Real long-term investors aren't necessarily those people who have been investing for many years or who have their eyes on distant goals - although those two elements are important. True long-term investors share several common traits. Let's consider some of them:
They own the same investments for many years. Investing is not a risk-free endeavor - and your investments will have their "ups and downs." But long-term investors choose quality investments and stick with them through good times and bad. These investors have the ability to look past all the events - political turmoil, high energy prices, market volatility, corporate scandals, etc. - that send some people to the investment "sidelines."
They don't deviate from their strategy. Long-term investors establish a strategy based on their individual needs, goals, preferences, risk tolerance and time horizon. Then, once this strategy is in place, they follow it steadily through the years.
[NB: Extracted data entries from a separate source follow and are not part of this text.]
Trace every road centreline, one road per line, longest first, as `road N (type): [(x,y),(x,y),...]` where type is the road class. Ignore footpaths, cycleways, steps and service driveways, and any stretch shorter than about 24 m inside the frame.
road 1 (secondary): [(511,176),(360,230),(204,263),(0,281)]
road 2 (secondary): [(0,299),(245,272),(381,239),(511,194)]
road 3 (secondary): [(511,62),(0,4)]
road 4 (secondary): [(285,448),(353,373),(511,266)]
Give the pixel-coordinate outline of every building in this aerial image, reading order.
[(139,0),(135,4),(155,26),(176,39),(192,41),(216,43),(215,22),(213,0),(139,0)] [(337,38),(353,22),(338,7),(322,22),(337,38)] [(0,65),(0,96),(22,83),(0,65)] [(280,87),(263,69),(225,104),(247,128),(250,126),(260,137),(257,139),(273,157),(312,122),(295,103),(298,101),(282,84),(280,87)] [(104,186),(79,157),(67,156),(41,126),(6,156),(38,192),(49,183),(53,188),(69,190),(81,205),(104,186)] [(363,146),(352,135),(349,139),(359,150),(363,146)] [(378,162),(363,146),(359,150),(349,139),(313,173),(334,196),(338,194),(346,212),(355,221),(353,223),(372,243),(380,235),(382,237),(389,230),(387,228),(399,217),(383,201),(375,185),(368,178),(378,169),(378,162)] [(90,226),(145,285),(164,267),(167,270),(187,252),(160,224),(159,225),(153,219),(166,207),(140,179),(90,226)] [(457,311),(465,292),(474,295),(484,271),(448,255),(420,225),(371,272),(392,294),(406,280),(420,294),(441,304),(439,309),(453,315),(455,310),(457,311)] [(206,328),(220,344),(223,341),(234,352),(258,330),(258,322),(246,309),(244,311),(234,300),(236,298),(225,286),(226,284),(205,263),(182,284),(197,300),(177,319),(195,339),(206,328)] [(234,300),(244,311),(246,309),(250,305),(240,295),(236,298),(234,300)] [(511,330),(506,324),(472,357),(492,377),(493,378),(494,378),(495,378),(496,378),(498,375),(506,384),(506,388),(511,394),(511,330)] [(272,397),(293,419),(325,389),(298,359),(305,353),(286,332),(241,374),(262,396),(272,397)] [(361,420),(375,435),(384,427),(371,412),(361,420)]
For example, if they determine that their goals for a comfortable retirement require them to build an investment portfolio consisting of 70 percent stocks and 30 percent bonds and "cash" instruments, then they will try to maintain that proportion. This is not to say, however, that they are inflexible. If their needs change somewhat over time, they make adjustments - but they don't abandon their overall strategy.
They invest in companies - not stocks. Successful long-term investors pay little attention to day-to-day (or even month-to-month) shifts in stock price. Instead, they focus on the companies themselves, and they ask the right questions: Is the management solid? Does the company have a sound business plan? Are its products competitive? Does it belong to a healthy industry?
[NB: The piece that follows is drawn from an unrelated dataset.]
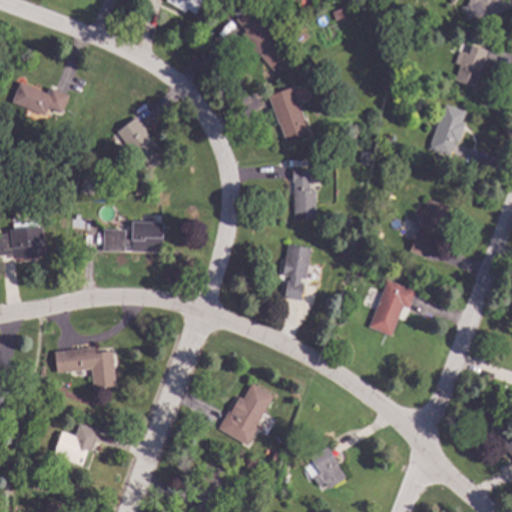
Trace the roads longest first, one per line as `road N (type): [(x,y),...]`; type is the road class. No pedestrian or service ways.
road 1 (residential): [(0,7),(153,65),(209,121),(231,201),(203,311),(131,511)]
road 2 (residential): [(488,511),(423,443),(325,373),(203,311),(119,297),(0,325)]
road 3 (residential): [(423,443),(511,192)]
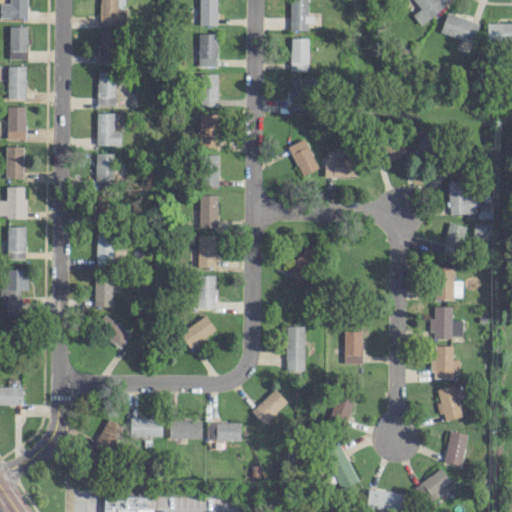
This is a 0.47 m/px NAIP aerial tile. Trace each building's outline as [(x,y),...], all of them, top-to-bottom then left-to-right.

They don't listen to "hot tips." Long-term investors do whatever they can to avoid expensive mistakes - such as chasing after "hot" stock tips. Of course, these tips can come from anyone - from the so-called "expert" on television to the well-meaning brother-in-law. Unfortunately, many of these hot tips turn out to be not so hot. And even if a stock was hot at one time, it might already have cooled off by the time an investor acts on the tip. But more importantly, long-term investors know that not all stocks are appropriate for their individual needs. Consequently, they train themselves to take a pass on today's hot stock tips.
They get the help they need. The investment world can be complex. It's not easy for most investors to analyze investment possibilities, stay current on changing tax laws, calculate their retirement income needs, balance their portfolio or do any of the many other tasks that go into successful investing. That's why long-term investors frequently turn to financial professionals for guidance and recommendations.
So, there you have it - a few of the techniques employed by many successful long-term investors. Why not put them to work for you, too?